If I'm reading the crosstabs correctly, they have bisexual outnumbering homosexual among women, but the reverse among men. That actually does make intuitive sense to me.

Opinium are a reputable firm as far as polling goes - we're not talking about those Pink News surveys where Benjamin Cohen would announce that 97% of Pink News readers agreed with him. I think the problem is that they're having to reconcile their polling methodology with the categories/questions that the customer finds meaningful.

So I think the problem is less in the polling and more in Stonewall's batshit ideological stance.

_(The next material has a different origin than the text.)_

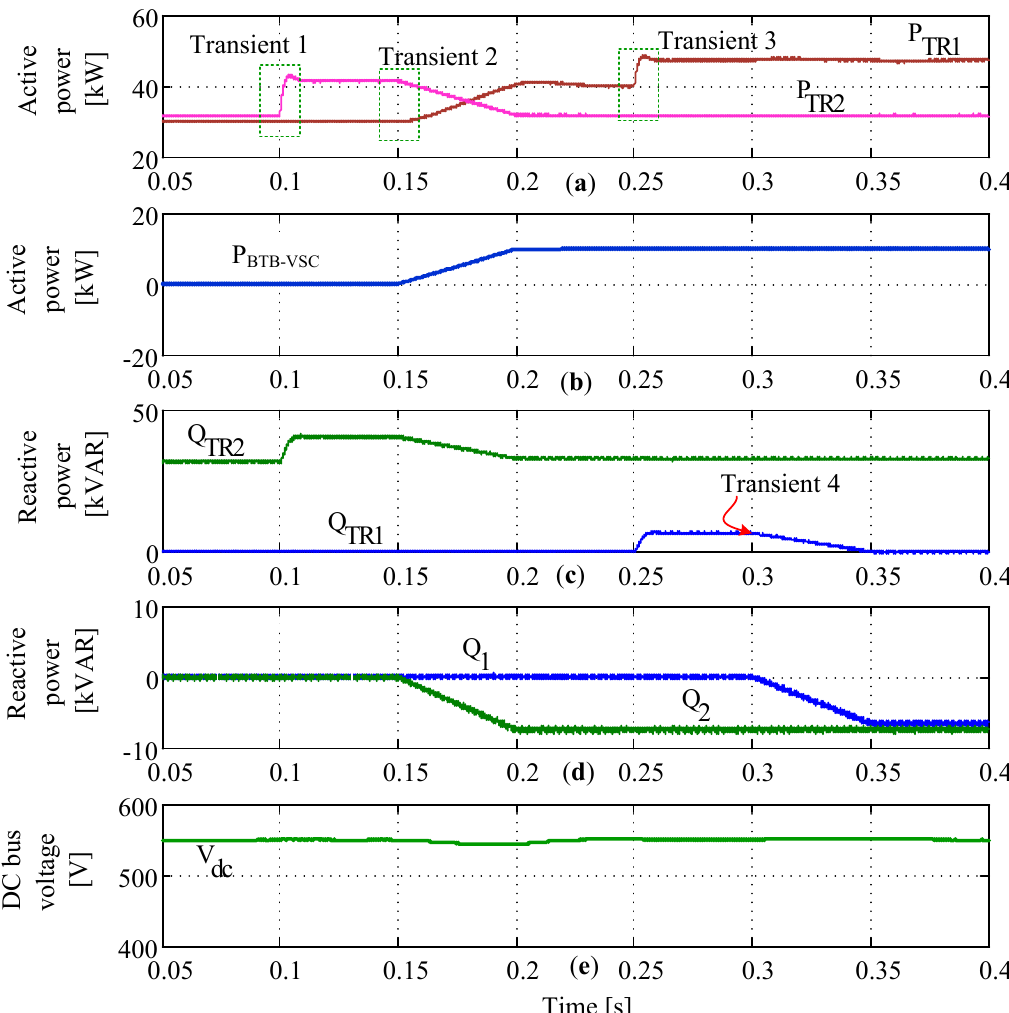
Figure 7. Case 8. ( a ) Active power for transformers TR1 and TR2. ( b ) Active power regulated with the BTB-VSC. ( c ) Reactive power for TR1 and TR2. ( d ) Reactive power compensated by the BTB-VSC. ( e ) direct current (DC) bus voltage.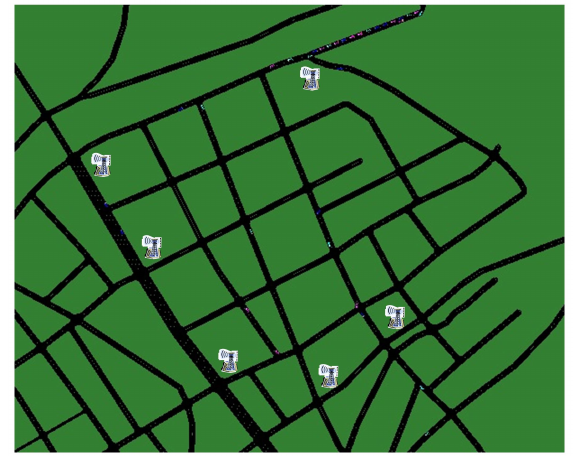
Figure 1. City is divided in subnetworks. RSUs are located at the entrances/exits of each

PermanentTemporary · 31/03/2025 16:31

@TheCourseOfTheRiverChanged that's a very thoughtful post. But it's true I would like to see all organisations operating in the UK to be put on notice that it is against the law to work on individuals to change their sexuality. Maybe I'm unusual on this board in wanting to see a form of this law for gender identity as well, because I think it could be a law that could operate against some of the social contagion aspects. Thinking for example of that horrific cluster of looked-after children in the Blackpool area who are identifying as trans with the same doctor IIRC.

SionnachRuadh · 31/03/2025 16:34

Also, if you're talking about 10% or fewer of a population... well, pollsters know that you can get 10% of respondents to agree to pretty much anything. There are probably 10% of the population who would tell a pollster that Elvis lives in an immortality clinic on the moon.

It becomes even trickier when you're trying to get meaningful data from small subsamples.